Segment Start: Material provided

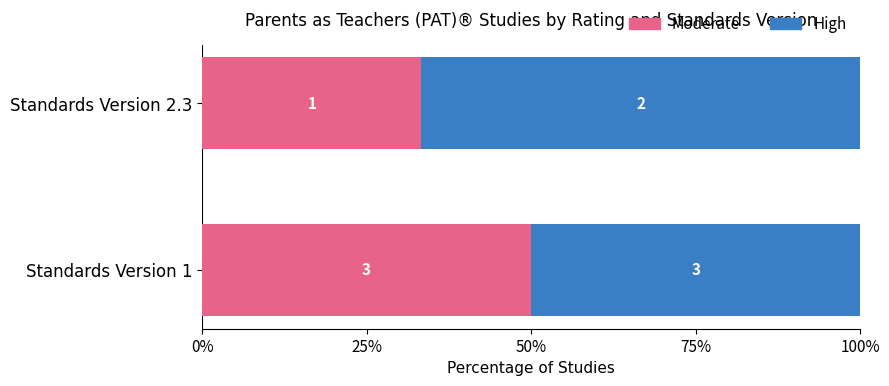

What are all the series names shown in the legend?

Moderate, High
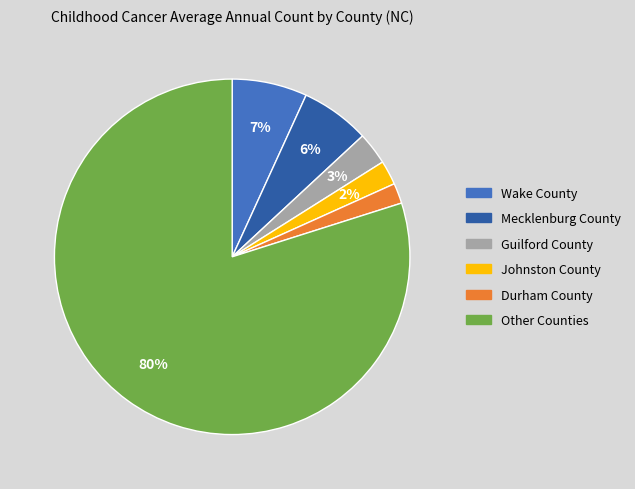

Does any single category account for the majority?

Yes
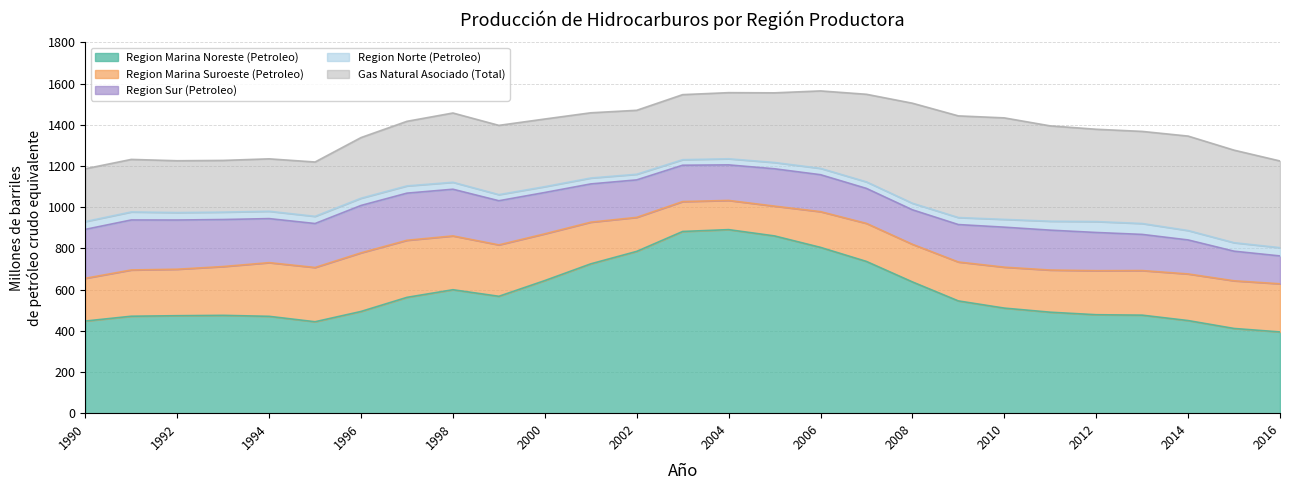

What is the sum of the Region Norte (Petroleo) values at 1990 and 1996?

73.0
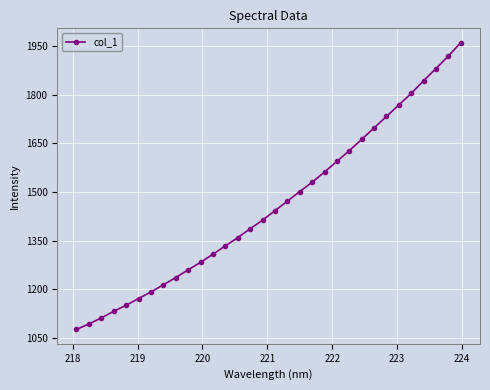

What is the value of the 13th point from the left?

1333.9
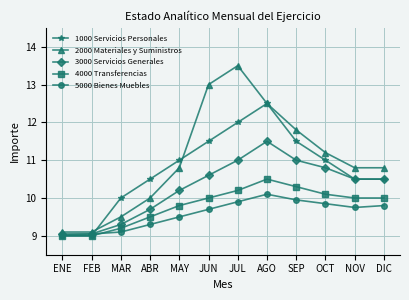

Which series has the largest range (max minus min)?

2000 Materiales y Suministros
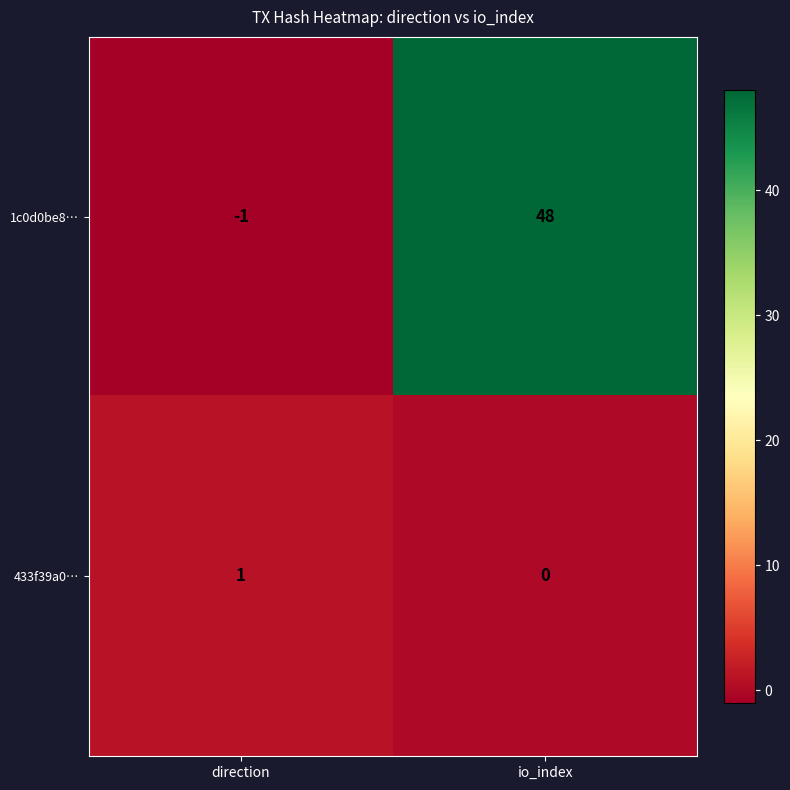

List the series in order of their peak value, highest first.

1c0d0be8…, 433f39a0…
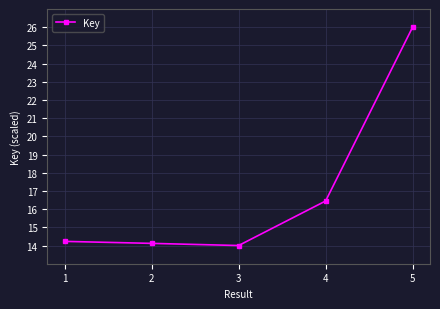

Approximately how many times larger is the value at 5 compared to 2?

1.8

Segment End: Material provided

What to do >>
Reproduce the records verbatim, starting with the line that contains "What is the value" and continuing through the end of the records. Leave the pictures out of your answer.

Your solution >>
What is the value of the 13th point from the left?

1333.9

Which series has the largest range (max minus min)?

2000 Materiales y Suministros

List the series in order of their peak value, highest first.

1c0d0be8…, 433f39a0…

Approximately how many times larger is the value at 5 compared to 2?

1.8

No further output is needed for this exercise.